Back in the day, building a DIY radio was fun! We only had to get our hands at a germanium diode, make some coils, and with a resistor and long wire as an antenna maybe we could get some sound out of those old white earplugs. That was back then. Now we have things like the Si4703 FM tuner chip that can tune in FM radio in the 76–108 MHz range, comes with integrated AGC and AFC, controlled by I2C, as well as a bunch of other acronyms which seem to make the whole DIY radio-building process outdated. The challenges of the past resulted in the proven solutions of the present in which we build upon.

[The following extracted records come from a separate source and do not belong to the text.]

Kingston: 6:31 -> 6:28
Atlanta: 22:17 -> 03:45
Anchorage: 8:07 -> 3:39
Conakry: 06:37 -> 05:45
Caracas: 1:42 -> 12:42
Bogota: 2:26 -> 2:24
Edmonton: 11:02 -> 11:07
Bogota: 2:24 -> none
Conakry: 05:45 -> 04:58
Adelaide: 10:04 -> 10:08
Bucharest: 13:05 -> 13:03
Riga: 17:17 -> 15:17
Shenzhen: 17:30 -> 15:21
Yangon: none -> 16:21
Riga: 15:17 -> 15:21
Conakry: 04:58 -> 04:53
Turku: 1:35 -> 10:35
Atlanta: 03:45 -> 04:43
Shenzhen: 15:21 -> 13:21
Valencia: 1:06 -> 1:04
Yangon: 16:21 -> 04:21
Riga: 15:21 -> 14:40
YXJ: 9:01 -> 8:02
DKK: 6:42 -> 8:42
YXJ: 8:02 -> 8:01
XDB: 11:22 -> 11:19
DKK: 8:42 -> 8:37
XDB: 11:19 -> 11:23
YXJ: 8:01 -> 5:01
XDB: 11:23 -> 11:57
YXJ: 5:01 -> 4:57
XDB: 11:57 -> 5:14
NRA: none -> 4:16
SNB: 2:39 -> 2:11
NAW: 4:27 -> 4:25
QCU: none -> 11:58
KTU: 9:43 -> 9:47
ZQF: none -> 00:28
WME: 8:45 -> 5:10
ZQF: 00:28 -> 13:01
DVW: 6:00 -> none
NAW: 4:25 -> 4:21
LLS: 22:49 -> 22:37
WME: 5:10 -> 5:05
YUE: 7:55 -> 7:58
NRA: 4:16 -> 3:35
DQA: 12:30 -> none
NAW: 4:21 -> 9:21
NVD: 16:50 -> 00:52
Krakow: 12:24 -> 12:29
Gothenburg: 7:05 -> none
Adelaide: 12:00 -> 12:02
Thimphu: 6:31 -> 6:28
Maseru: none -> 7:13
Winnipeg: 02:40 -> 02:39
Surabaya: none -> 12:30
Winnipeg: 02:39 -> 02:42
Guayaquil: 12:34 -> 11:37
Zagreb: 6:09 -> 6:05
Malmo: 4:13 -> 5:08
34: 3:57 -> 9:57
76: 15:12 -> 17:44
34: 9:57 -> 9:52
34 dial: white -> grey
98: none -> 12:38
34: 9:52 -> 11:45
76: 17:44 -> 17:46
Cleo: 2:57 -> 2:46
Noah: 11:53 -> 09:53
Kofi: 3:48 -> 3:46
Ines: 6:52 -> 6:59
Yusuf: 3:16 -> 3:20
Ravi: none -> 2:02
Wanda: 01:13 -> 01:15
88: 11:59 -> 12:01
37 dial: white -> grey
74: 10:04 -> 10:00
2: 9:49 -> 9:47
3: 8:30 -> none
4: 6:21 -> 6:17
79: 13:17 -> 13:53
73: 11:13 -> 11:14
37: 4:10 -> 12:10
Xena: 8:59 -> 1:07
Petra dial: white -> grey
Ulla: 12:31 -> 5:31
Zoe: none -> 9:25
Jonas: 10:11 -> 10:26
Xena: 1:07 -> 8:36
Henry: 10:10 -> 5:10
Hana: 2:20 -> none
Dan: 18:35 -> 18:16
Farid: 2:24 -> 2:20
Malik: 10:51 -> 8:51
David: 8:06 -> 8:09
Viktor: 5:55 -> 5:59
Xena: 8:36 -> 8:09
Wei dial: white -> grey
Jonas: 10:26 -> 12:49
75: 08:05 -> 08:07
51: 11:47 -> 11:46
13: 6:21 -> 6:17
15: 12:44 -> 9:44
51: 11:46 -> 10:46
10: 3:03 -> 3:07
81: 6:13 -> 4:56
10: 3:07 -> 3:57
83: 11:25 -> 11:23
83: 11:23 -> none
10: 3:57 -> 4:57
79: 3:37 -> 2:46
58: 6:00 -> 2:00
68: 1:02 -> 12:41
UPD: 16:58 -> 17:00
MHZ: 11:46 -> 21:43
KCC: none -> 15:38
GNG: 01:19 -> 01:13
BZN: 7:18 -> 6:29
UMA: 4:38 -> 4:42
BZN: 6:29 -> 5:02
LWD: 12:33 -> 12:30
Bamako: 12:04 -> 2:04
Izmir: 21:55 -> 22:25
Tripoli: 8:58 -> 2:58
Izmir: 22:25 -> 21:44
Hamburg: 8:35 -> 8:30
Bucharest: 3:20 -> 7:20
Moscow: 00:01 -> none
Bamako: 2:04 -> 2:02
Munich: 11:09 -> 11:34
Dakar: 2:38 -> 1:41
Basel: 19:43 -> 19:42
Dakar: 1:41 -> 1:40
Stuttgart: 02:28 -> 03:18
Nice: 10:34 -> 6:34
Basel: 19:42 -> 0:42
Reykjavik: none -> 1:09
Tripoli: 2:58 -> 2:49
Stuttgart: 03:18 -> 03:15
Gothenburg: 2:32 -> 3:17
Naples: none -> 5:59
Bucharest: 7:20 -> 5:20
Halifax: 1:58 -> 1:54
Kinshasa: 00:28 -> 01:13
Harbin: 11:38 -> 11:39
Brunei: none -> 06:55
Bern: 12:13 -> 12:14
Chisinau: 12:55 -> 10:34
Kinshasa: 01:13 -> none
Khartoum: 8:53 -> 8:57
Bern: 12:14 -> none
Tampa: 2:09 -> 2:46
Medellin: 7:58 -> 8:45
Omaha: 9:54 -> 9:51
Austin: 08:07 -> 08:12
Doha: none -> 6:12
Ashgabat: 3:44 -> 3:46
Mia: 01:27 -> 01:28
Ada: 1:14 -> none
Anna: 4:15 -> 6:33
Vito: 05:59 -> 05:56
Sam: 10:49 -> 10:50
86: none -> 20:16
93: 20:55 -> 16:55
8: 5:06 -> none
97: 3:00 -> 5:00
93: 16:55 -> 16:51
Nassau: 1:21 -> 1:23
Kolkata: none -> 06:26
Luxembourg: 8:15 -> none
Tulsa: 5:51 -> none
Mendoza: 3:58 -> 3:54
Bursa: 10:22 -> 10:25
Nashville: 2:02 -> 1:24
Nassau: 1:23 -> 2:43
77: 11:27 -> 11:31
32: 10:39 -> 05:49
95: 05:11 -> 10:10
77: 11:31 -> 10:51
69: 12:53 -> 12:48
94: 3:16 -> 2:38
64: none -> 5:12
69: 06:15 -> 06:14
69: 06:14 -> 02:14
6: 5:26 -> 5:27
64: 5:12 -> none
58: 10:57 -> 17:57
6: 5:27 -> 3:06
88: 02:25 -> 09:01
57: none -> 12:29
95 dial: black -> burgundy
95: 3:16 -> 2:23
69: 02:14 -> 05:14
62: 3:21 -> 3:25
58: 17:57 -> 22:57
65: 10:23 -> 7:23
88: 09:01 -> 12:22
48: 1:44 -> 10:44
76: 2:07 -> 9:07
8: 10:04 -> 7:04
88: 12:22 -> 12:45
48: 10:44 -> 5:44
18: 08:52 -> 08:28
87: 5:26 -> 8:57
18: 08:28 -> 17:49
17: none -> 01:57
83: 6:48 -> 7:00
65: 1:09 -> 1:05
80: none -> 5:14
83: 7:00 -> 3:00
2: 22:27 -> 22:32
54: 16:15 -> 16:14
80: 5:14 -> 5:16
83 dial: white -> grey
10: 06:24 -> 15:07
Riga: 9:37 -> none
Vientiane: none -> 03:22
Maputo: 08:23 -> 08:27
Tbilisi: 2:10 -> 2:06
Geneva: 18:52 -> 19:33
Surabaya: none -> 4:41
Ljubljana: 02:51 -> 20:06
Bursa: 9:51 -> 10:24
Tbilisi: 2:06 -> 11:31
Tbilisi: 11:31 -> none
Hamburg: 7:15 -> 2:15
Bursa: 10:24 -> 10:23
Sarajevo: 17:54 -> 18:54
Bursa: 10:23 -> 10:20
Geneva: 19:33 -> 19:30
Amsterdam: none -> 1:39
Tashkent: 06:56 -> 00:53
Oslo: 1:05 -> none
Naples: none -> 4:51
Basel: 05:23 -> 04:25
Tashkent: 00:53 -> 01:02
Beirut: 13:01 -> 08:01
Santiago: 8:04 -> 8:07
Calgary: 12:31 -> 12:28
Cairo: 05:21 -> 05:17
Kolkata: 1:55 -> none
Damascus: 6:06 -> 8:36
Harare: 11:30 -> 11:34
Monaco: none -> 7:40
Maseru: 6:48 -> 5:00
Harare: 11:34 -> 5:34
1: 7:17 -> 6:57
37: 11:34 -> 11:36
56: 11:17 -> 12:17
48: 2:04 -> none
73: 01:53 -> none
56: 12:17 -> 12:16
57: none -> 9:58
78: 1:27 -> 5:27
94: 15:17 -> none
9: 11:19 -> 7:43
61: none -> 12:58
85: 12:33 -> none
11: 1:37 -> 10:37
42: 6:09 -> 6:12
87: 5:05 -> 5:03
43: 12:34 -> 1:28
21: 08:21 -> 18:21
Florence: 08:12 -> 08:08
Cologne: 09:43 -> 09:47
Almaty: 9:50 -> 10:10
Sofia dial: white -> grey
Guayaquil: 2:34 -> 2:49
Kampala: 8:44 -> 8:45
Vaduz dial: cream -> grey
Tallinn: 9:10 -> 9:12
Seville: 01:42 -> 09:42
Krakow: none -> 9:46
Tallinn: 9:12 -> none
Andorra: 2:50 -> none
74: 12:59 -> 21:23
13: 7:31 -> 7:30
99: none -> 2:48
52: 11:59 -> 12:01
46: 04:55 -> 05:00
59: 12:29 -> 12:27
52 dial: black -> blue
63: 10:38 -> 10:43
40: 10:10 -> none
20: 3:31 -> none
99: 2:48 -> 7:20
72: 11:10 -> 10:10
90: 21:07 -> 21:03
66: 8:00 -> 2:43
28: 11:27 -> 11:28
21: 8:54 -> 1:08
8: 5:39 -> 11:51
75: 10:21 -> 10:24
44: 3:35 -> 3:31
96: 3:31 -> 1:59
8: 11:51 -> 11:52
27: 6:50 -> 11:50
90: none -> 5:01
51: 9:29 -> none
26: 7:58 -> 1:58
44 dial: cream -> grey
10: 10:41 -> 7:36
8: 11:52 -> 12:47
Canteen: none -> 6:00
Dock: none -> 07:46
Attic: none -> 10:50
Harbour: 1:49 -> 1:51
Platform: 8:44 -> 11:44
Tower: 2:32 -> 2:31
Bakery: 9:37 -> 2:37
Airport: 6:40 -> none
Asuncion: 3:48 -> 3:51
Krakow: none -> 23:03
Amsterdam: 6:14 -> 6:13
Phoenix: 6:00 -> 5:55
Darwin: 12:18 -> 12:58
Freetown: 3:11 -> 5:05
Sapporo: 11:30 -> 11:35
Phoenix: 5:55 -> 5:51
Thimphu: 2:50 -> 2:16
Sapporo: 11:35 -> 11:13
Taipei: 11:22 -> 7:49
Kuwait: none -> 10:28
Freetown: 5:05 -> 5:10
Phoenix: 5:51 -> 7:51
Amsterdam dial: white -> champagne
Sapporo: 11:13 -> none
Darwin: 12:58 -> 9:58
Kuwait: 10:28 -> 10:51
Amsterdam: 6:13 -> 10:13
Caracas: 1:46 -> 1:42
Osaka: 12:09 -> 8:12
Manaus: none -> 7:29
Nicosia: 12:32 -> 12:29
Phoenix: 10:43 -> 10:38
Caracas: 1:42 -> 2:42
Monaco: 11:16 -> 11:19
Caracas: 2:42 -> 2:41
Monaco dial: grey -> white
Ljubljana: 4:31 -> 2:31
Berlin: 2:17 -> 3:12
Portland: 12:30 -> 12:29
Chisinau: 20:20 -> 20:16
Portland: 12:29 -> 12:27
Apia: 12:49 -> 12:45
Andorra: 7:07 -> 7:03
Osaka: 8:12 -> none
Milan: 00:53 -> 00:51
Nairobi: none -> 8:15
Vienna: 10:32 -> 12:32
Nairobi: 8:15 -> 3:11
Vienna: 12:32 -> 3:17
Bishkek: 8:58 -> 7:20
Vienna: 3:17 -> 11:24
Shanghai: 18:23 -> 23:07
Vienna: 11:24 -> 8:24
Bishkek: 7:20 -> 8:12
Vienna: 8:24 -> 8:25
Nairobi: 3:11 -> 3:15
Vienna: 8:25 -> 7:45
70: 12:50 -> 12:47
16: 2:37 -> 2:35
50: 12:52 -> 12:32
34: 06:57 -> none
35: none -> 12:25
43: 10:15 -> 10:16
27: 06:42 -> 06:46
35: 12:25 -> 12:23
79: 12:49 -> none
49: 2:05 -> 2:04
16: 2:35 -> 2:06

This little project by [Patrick Müller] is a modern radio DIY tutorial. With an Arduino Nano as the brains and controller for an Si4703 breakout board, he builds a completely functional and portable FM radio. A small OLED display lets the user see audio volume, frequency, selected station and still has space left to show the current available battery voltage. It has volume control, radio station seek, and four buttons that allows quick access to memorized stations. The source code shows how it is possible to control the Si4703 FM tuner chip to suit your needs.

As for ICs, not everything is new, [Patrick] still used the good old LM386 amp to drive the speaker, which is almost 35 years old by now. As we can listen in the demo video, it can still output some seriously loud music sounds!

Sadly, due to the FM receiver band constraints, you can’t listen to Jupiter on this one.

18 thoughts on “Modern DIY FM radio

    1. Nothing prevents you from adding an external bandpass to help the LNA, but I doubt that it will make much of a difference in the case of FM radio. After downconversion, the “SDR” side of the radio does a pretty good job at digitally filtering for the desired channel.

    2. Application Note AN383 from Silicon Labs is worth downloading as it details AM and FM applications. It will also cover 162.400 MHz-163.275 MHz Weatherband as well as the aeronautical 120MHz AM band (different chip versions), Note that Weatherband are also marine radio channels. Also good for RDS (Radio Data Service).

      Check out Instructables > http://www.instructables.com/id/How-to-use-the-Si4703-FM-Radio-board-with-RDS-Ardu/ http://www.instructables.com/id/Use-Si4703-FM-Breakout-Board-on-Arduino-Uno/ <,

  1. “As we can listen in the demo video, it can still output some seriously loud music sounds!”

    I too was disappointed with the selected stations. Can’t stand pop, can’t stand >99% of rap. That radio deserves better! :P

    Liked how ‘clicky’ the buttons sound.

      1. I feel the need to point out that Maria McKee’s “Show Me Heaven” — played in the middle of the video — was a one-hit wonder song 27 years ago. Also, I feel old now.

  2. Very. Now all I want to see is someone make an RTL2832U/etc based one and build an in-the-ear DRM radio.

    Problem: make the chip work without carrying around an 18650 to power the thing.
    Ideas peoples?

  3. From the linked article: “But there is another problem: the Arduino Pro Mini runs at 8 MHz, half the speed of an Arduino Uno or Nano. My testing showed that this is too slow to drive the OLED display.”
    There is yet another problem: this guy doesn’t know what’s overclocking. I’ve seen ATtinys running at 30 MHz on a 3V power supply, so overclocking an ATmega to 16 MHz shouldn’t be a problem.

    “There is one “advanced” function in the source code to measure the battery level by comparing it to an internal 1.1 Volt referance inside the AVR chip.”
    Is using the ADC without calling analogRead() so advanced? And what’s a “referance”? He should turn on both his brain and the spell checker when writing these things.

    “We need to level-shift a total of three signals: SDA, SCL and RST. I had to use two I2C-shifters.”
    Seriously, is he using a shifter just for the reset signal? Does he know what a resistor is? And does he really need that reset signal?